What are the main results of this study? 

  • Job crafting is related to job performance via work engagement at both the individual and the team level. Actively increasing job resources and challenging job demands may be a valuable strategy to increase work engagement and job performance (at both levels). 
  • Decreasing hindering job demands seems to impair work engagement and may indirectly impair individual performance. It was also negatively related to team performance and unrelated to team work engagement. This may indicate that even though this kind of job crafting may reduce stress, it does not necessarily increase motivation. Increasing challenging job demands and job resources however, facilitates work engagement because employees are better able to satisfy their basic needs. 
  • The only component of work engagement that related significantly to job performance was vigor. Vigor, being characterized by energetic feelings, resilience, and a motivation to invest effort at work, may enable employees to cope with their work-related demands in a more effective way. 

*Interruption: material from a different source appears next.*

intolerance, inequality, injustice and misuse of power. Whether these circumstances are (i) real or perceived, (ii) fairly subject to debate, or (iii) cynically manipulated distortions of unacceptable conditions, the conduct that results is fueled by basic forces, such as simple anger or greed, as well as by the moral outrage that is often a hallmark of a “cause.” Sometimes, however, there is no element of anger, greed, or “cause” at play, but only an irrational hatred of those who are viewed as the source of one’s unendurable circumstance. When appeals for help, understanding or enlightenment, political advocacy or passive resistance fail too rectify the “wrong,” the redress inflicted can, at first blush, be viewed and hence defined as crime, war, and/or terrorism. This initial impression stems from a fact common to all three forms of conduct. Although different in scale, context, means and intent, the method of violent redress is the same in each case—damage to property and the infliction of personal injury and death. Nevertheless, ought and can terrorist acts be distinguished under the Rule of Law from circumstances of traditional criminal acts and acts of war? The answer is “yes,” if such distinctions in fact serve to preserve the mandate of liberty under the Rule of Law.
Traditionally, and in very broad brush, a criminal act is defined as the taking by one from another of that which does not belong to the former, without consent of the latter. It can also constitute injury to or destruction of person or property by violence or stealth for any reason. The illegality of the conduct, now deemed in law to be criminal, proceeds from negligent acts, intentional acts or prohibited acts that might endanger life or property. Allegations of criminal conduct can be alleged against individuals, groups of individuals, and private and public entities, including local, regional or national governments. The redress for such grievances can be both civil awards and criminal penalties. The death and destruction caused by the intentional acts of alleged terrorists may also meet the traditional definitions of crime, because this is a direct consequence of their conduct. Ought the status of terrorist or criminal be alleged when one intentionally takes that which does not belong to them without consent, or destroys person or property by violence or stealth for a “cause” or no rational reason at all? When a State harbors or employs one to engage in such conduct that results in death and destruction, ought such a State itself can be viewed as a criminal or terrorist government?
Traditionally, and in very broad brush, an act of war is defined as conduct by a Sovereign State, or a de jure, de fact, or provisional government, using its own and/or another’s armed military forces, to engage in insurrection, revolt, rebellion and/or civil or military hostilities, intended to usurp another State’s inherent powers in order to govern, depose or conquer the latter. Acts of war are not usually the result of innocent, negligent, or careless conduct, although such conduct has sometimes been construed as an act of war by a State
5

How did team job crafting relate to individual performance?

The results indicate the existence of an indirect relationship of collaborative job crafting to individual performance. Employees who worked in teams and crafted together were more likely to also engage in individual job crafting. Their team work engagement was found to be related to individual work engagement. The teams´ behaviors seems to establish a norm for proactively redesigning the work environment which communicates to individuals to do the same when necessary. This social norm may lead individuals to craft their work environment such that it fits with their skills and preferences. 

How can these results benefit employers? 

Job crafting should be acknowledged as an existing and powerful behavior of individuals and teams and can take place even in jobs that seem to have low levels of autonomy. Managers should assist their employees with job crafting in such a way that it helps with the organizational goals, as not every type of job crafting actually contributes to the employee, the team, or their performance. Being able to communicate clearly and provide goals to guide job crafting, may lead to higher levels of work engagement and positive individual and organizational outcomes.